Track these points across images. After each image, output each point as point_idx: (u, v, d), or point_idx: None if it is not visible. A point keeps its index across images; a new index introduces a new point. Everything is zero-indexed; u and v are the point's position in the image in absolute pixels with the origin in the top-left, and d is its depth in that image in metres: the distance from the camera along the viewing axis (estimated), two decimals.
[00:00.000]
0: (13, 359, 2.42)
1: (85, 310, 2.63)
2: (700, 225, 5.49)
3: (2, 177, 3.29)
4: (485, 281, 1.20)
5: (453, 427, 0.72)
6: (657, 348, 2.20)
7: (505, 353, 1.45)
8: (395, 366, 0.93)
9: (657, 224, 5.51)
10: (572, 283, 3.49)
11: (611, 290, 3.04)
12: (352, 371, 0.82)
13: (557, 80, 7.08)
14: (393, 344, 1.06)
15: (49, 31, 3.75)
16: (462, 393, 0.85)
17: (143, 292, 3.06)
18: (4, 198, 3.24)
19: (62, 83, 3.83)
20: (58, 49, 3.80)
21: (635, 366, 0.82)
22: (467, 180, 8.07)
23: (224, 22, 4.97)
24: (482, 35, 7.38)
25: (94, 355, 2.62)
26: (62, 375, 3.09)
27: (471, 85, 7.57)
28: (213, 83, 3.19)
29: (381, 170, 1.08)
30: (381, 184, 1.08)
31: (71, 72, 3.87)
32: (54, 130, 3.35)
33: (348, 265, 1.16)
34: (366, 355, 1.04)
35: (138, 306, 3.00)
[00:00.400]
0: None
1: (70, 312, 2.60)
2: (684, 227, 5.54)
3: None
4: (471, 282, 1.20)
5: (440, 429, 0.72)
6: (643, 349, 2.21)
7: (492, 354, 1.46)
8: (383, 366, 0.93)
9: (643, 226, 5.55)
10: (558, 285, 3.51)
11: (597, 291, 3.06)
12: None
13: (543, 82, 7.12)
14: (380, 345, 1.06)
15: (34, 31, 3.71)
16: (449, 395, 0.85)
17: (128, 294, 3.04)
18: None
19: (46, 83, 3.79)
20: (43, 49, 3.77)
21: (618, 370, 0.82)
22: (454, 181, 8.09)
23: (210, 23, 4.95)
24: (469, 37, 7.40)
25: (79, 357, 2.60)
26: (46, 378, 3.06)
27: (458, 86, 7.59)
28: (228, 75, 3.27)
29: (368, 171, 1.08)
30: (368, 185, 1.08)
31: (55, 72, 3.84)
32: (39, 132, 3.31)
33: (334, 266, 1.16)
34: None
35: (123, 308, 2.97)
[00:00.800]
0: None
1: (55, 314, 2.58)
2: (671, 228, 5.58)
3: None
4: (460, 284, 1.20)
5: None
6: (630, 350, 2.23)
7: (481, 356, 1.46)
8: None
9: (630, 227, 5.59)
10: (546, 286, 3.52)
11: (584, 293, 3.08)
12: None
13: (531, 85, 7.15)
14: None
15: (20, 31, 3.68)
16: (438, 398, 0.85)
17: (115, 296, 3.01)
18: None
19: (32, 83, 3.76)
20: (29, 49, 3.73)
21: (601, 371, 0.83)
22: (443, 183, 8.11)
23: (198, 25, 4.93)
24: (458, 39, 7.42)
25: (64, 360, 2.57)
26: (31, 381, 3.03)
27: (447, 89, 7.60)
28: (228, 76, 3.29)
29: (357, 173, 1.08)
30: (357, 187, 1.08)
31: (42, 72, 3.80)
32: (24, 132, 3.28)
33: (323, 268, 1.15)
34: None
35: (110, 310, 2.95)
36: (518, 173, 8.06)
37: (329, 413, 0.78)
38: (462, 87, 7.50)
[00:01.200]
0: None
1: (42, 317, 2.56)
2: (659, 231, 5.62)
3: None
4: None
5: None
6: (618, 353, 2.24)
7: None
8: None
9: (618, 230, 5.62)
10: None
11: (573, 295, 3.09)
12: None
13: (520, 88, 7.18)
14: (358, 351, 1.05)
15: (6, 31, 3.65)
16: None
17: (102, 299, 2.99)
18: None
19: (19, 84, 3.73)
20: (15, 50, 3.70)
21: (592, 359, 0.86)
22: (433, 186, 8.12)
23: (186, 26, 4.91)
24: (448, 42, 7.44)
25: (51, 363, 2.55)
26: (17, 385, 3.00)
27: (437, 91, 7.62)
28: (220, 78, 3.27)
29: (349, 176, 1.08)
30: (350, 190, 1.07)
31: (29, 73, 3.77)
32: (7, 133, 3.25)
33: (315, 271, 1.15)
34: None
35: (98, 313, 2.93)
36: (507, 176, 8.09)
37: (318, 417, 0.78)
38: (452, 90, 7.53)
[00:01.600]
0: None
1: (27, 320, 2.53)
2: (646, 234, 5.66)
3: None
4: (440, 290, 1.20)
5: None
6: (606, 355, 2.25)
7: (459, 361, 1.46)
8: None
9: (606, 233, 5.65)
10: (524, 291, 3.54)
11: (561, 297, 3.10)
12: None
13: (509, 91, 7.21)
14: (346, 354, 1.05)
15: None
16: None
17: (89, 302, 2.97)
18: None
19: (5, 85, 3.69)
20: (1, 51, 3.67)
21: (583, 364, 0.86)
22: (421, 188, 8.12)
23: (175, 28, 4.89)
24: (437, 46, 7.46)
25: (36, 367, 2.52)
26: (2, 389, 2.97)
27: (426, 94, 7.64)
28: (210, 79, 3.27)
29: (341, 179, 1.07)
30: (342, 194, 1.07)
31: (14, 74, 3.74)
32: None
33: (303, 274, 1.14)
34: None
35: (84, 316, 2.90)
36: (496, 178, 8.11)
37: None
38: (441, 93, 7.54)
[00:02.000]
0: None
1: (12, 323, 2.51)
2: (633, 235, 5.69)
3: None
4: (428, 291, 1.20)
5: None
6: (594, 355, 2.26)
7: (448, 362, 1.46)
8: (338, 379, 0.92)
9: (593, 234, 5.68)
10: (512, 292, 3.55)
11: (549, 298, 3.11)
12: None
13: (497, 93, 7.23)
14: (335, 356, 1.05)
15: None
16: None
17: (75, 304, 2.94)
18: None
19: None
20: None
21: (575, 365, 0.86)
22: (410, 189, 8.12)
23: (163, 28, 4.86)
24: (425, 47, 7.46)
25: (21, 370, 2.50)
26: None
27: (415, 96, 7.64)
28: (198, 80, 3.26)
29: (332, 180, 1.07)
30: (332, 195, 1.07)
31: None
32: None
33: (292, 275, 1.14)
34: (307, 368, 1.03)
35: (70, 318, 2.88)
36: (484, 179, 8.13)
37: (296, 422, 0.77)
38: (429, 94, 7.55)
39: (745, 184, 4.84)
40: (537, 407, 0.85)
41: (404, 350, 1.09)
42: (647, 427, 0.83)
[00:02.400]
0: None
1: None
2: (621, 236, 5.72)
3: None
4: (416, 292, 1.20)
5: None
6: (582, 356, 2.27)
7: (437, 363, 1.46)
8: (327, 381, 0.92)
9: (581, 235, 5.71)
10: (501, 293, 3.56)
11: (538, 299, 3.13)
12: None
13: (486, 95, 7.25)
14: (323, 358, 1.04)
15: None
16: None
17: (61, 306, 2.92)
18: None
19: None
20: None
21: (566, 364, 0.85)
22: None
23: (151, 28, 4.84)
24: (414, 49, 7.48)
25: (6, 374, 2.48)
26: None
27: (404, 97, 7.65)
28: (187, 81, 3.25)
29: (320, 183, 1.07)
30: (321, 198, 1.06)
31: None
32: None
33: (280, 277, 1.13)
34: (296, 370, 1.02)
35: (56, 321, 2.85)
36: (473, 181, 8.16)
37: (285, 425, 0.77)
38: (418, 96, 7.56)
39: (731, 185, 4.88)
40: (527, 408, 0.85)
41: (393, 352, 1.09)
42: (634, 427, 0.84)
────
Give the full listing above again, exactly as it was presented.

_SOLUTION FOR THIS PROBLEM_:
Track these points across images. After each image, output each point as point_idx: (u, v, d), or point_idx: None if it is not visible. A point keeps its index across images; a new index introduces a new point. Everything is zero-indexed; u and v are the point's position in the image in absolute pixels with the origin in the top-left, and d is its depth in that image in metres: the distance from the camera along the viewing axis (estimated), two decimals.
[00:00.000]
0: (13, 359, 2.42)
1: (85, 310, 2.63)
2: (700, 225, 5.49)
3: (2, 177, 3.29)
4: (485, 281, 1.20)
5: (453, 427, 0.72)
6: (657, 348, 2.20)
7: (505, 353, 1.45)
8: (395, 366, 0.93)
9: (657, 224, 5.51)
10: (572, 283, 3.49)
11: (611, 290, 3.04)
12: (352, 371, 0.82)
13: (557, 80, 7.08)
14: (393, 344, 1.06)
15: (49, 31, 3.75)
16: (462, 393, 0.85)
17: (143, 292, 3.06)
18: (4, 198, 3.24)
19: (62, 83, 3.83)
20: (58, 49, 3.80)
21: (635, 366, 0.82)
22: (467, 180, 8.07)
23: (224, 22, 4.97)
24: (482, 35, 7.38)
25: (94, 355, 2.62)
26: (62, 375, 3.09)
27: (471, 85, 7.57)
28: (213, 83, 3.19)
29: (381, 170, 1.08)
30: (381, 184, 1.08)
31: (71, 72, 3.87)
32: (54, 130, 3.35)
33: (348, 265, 1.16)
34: (366, 355, 1.04)
35: (138, 306, 3.00)
[00:00.400]
0: None
1: (70, 312, 2.60)
2: (684, 227, 5.54)
3: None
4: (471, 282, 1.20)
5: (440, 429, 0.72)
6: (643, 349, 2.21)
7: (492, 354, 1.46)
8: (383, 366, 0.93)
9: (643, 226, 5.55)
10: (558, 285, 3.51)
11: (597, 291, 3.06)
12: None
13: (543, 82, 7.12)
14: (380, 345, 1.06)
15: (34, 31, 3.71)
16: (449, 395, 0.85)
17: (128, 294, 3.04)
18: None
19: (46, 83, 3.79)
20: (43, 49, 3.77)
21: (618, 370, 0.82)
22: (454, 181, 8.09)
23: (210, 23, 4.95)
24: (469, 37, 7.40)
25: (79, 357, 2.60)
26: (46, 378, 3.06)
27: (458, 86, 7.59)
28: (228, 75, 3.27)
29: (368, 171, 1.08)
30: (368, 185, 1.08)
31: (55, 72, 3.84)
32: (39, 132, 3.31)
33: (334, 266, 1.16)
34: None
35: (123, 308, 2.97)
[00:00.800]
0: None
1: (55, 314, 2.58)
2: (671, 228, 5.58)
3: None
4: (460, 284, 1.20)
5: None
6: (630, 350, 2.23)
7: (481, 356, 1.46)
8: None
9: (630, 227, 5.59)
10: (546, 286, 3.52)
11: (584, 293, 3.08)
12: None
13: (531, 85, 7.15)
14: None
15: (20, 31, 3.68)
16: (438, 398, 0.85)
17: (115, 296, 3.01)
18: None
19: (32, 83, 3.76)
20: (29, 49, 3.73)
21: (601, 371, 0.83)
22: (443, 183, 8.11)
23: (198, 25, 4.93)
24: (458, 39, 7.42)
25: (64, 360, 2.57)
26: (31, 381, 3.03)
27: (447, 89, 7.60)
28: (228, 76, 3.29)
29: (357, 173, 1.08)
30: (357, 187, 1.08)
31: (42, 72, 3.80)
32: (24, 132, 3.28)
33: (323, 268, 1.15)
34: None
35: (110, 310, 2.95)
36: (518, 173, 8.06)
37: (329, 413, 0.78)
38: (462, 87, 7.50)
[00:01.200]
0: None
1: (42, 317, 2.56)
2: (659, 231, 5.62)
3: None
4: None
5: None
6: (618, 353, 2.24)
7: None
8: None
9: (618, 230, 5.62)
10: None
11: (573, 295, 3.09)
12: None
13: (520, 88, 7.18)
14: (358, 351, 1.05)
15: (6, 31, 3.65)
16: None
17: (102, 299, 2.99)
18: None
19: (19, 84, 3.73)
20: (15, 50, 3.70)
21: (592, 359, 0.86)
22: (433, 186, 8.12)
23: (186, 26, 4.91)
24: (448, 42, 7.44)
25: (51, 363, 2.55)
26: (17, 385, 3.00)
27: (437, 91, 7.62)
28: (220, 78, 3.27)
29: (349, 176, 1.08)
30: (350, 190, 1.07)
31: (29, 73, 3.77)
32: (7, 133, 3.25)
33: (315, 271, 1.15)
34: None
35: (98, 313, 2.93)
36: (507, 176, 8.09)
37: (318, 417, 0.78)
38: (452, 90, 7.53)
[00:01.600]
0: None
1: (27, 320, 2.53)
2: (646, 234, 5.66)
3: None
4: (440, 290, 1.20)
5: None
6: (606, 355, 2.25)
7: (459, 361, 1.46)
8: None
9: (606, 233, 5.65)
10: (524, 291, 3.54)
11: (561, 297, 3.10)
12: None
13: (509, 91, 7.21)
14: (346, 354, 1.05)
15: None
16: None
17: (89, 302, 2.97)
18: None
19: (5, 85, 3.69)
20: (1, 51, 3.67)
21: (583, 364, 0.86)
22: (421, 188, 8.12)
23: (175, 28, 4.89)
24: (437, 46, 7.46)
25: (36, 367, 2.52)
26: (2, 389, 2.97)
27: (426, 94, 7.64)
28: (210, 79, 3.27)
29: (341, 179, 1.07)
30: (342, 194, 1.07)
31: (14, 74, 3.74)
32: None
33: (303, 274, 1.14)
34: None
35: (84, 316, 2.90)
36: (496, 178, 8.11)
37: None
38: (441, 93, 7.54)
[00:02.000]
0: None
1: (12, 323, 2.51)
2: (633, 235, 5.69)
3: None
4: (428, 291, 1.20)
5: None
6: (594, 355, 2.26)
7: (448, 362, 1.46)
8: (338, 379, 0.92)
9: (593, 234, 5.68)
10: (512, 292, 3.55)
11: (549, 298, 3.11)
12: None
13: (497, 93, 7.23)
14: (335, 356, 1.05)
15: None
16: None
17: (75, 304, 2.94)
18: None
19: None
20: None
21: (575, 365, 0.86)
22: (410, 189, 8.12)
23: (163, 28, 4.86)
24: (425, 47, 7.46)
25: (21, 370, 2.50)
26: None
27: (415, 96, 7.64)
28: (198, 80, 3.26)
29: (332, 180, 1.07)
30: (332, 195, 1.07)
31: None
32: None
33: (292, 275, 1.14)
34: (307, 368, 1.03)
35: (70, 318, 2.88)
36: (484, 179, 8.13)
37: (296, 422, 0.77)
38: (429, 94, 7.55)
39: (745, 184, 4.84)
40: (537, 407, 0.85)
41: (404, 350, 1.09)
42: (647, 427, 0.83)
[00:02.400]
0: None
1: None
2: (621, 236, 5.72)
3: None
4: (416, 292, 1.20)
5: None
6: (582, 356, 2.27)
7: (437, 363, 1.46)
8: (327, 381, 0.92)
9: (581, 235, 5.71)
10: (501, 293, 3.56)
11: (538, 299, 3.13)
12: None
13: (486, 95, 7.25)
14: (323, 358, 1.04)
15: None
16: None
17: (61, 306, 2.92)
18: None
19: None
20: None
21: (566, 364, 0.85)
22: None
23: (151, 28, 4.84)
24: (414, 49, 7.48)
25: (6, 374, 2.48)
26: None
27: (404, 97, 7.65)
28: (187, 81, 3.25)
29: (320, 183, 1.07)
30: (321, 198, 1.06)
31: None
32: None
33: (280, 277, 1.13)
34: (296, 370, 1.02)
35: (56, 321, 2.85)
36: (473, 181, 8.16)
37: (285, 425, 0.77)
38: (418, 96, 7.56)
39: (731, 185, 4.88)
40: (527, 408, 0.85)
41: (393, 352, 1.09)
42: (634, 427, 0.84)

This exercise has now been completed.